Epic Mickey (test)
Lorsqu’une personne au pédigrée telle que Warren Spector s’associe à Disney pour réaliser un jeu Mickey pour les “grands” enfants que nous sommes, il y avait de quoi se réjouir. Lorsque l’on découvrait au travers de sublimes artworks un univers à la fois familier, sombre et torturé, il y avait encore plus de quoi s’impatienter. Puis le jeu a été annoncé sur Wii, au travers de captures d’écrans d’une mouture bien trop peu aboutie pour être alléchante et les hurlements de désespoirs ne se sont pas faits attendre. Heureusement, nous étions alors en 2009 et Epic Mickey allait avoir encore bien 18 mois pour s’exprimer sous un meilleur jour. Ou pas...
Disponible en magasin quelques jours avant son lancement officiel, j’aurais pu me laisser tenter par Epic Mickey avant même que ne circulent les bruits de déception entourant le résultat final. Toutefois, déception avérée ou pas, je serais quoiqu’il arrive passé en caisse avec ce jeu, ma sympathie pour le personnage et mon fanatisme des parcs Disney prévalant largement sur l’avis de quelques rédacteurs blasés ou rageux de forums. Bien mal m’en aura pris puisque effectivement, une fois le jeu terminé, je ne peux pas m’enlever cette sensation d’avoir joué à un gros gâchis, sans aucun doute ma déception vidéoludique de 2010.
Tout partait pourtant pour le mieux, avec un créateur de talent aux commandes, une licence prestigieuse et une direction artistique tout simplement fabuleuse. Je reste en perpétuelle admiration devant les splendides artworks du monde de la désolation, présenté sur la forme d’un Disneyland délabré. Les idées derrière le scénario sont également bonnes, en mettant en scène les personnages qui ont été oubliés, avec Oswald en tête de file et un Mickey qui y est à la fois vénéré et détesté. L’impact que laisse ses actions permet également d’affiner la perception des NPC à son sujet et d’une manière générale, les choix ne sont pas toujours ni tout blanc, ni tout noir. Enfin, le système de peinture / diluant pour réparer ou massacrer le monde apporte son lot de fraîcheur.

*Données fournies*
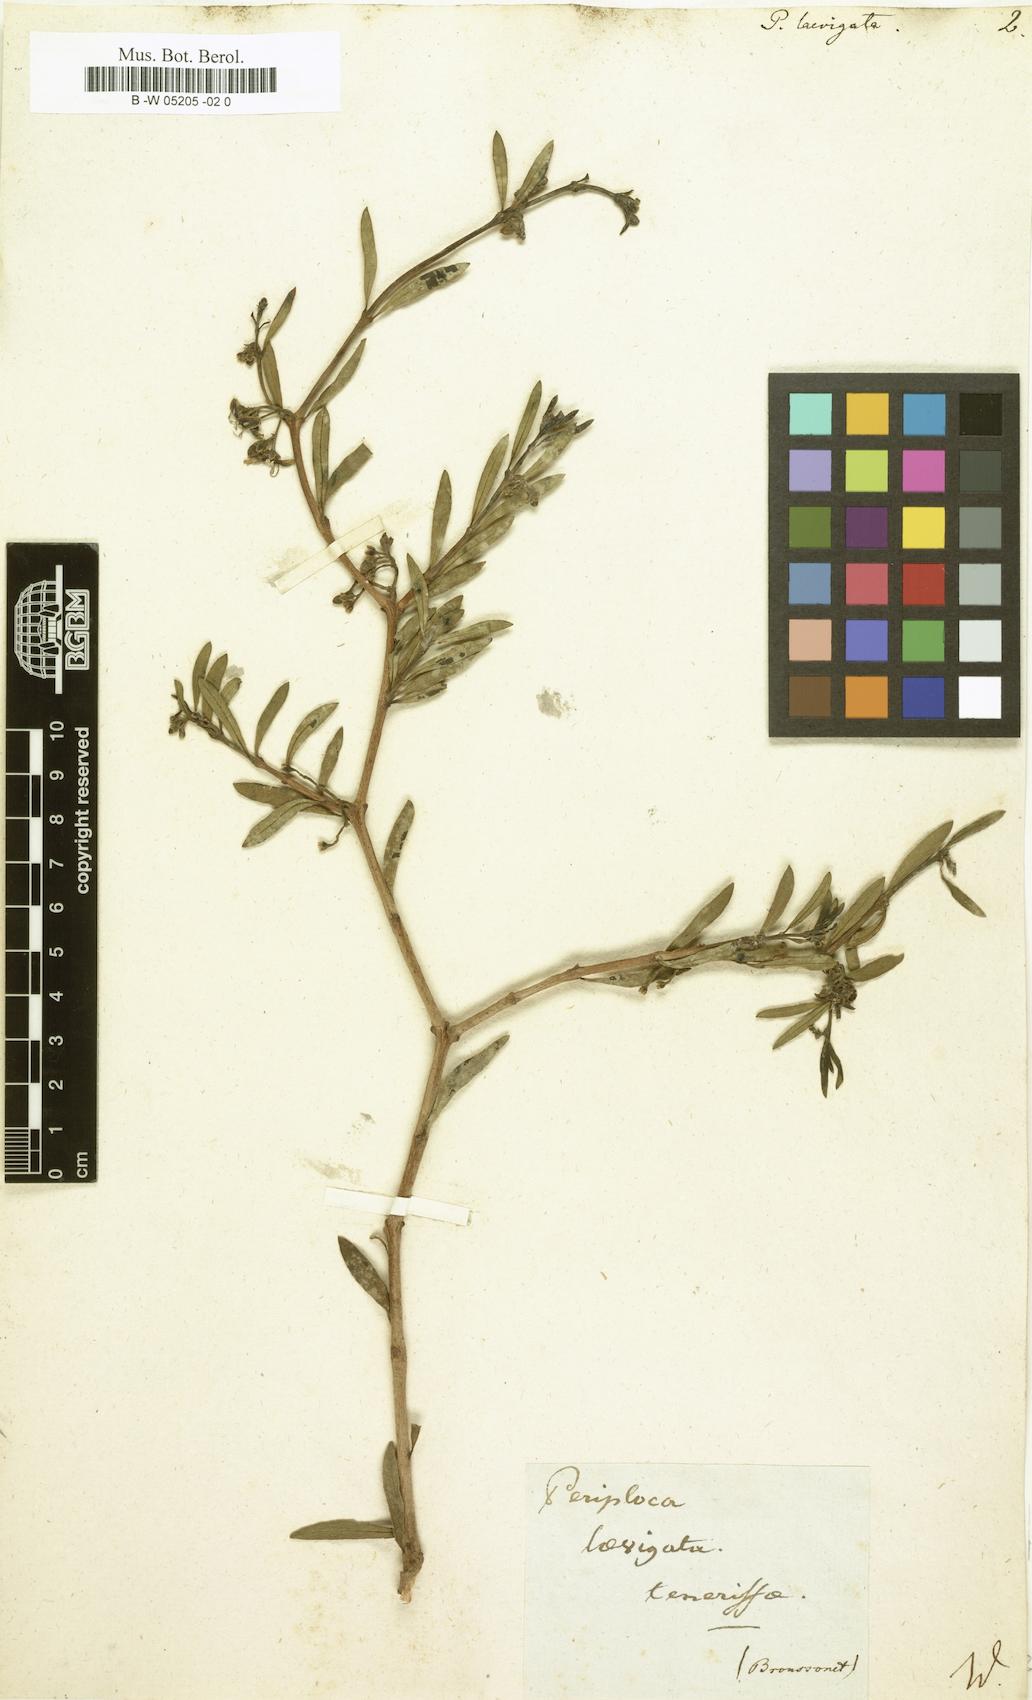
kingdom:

*Exercices*
a. Répondez aux questions suivantes d'après le texte sur Epic Mickey.
(i) En quelle année le jeu a-t-il été annoncé sur Wii ?
(ii) Quel personnage est placé en tête de file des personnages oubliés ?
(iii) De quelle année Epic Mickey est-il la déception vidéoludique pour l'auteur ?
b. Extrayez du texte sur Epic Mickey, sans rien y changer, le passage qui s'ouvre sur les mots contenant « Disponible en magasin » et se ferme sur « vidéoludique de 2010. ».

*Corrigés*
a.
(i) En 2009.
(ii) Oswald.
(iii) De 2010.

b.
Disponible en magasin quelques jours avant son lancement officiel, j’aurais pu me laisser tenter par Epic Mickey avant même que ne circulent les bruits de déception entourant le résultat final. Toutefois, déception avérée ou pas, je serais quoiqu’il arrive passé en caisse avec ce jeu, ma sympathie pour le personnage et mon fanatisme des parcs Disney prévalant largement sur l’avis de quelques rédacteurs blasés ou rageux de forums. Bien mal m’en aura pris puisque effectivement, une fois le jeu terminé, je ne peux pas m’enlever cette sensation d’avoir joué à un gros gâchis, sans aucun doute ma déception vidéoludique de 2010.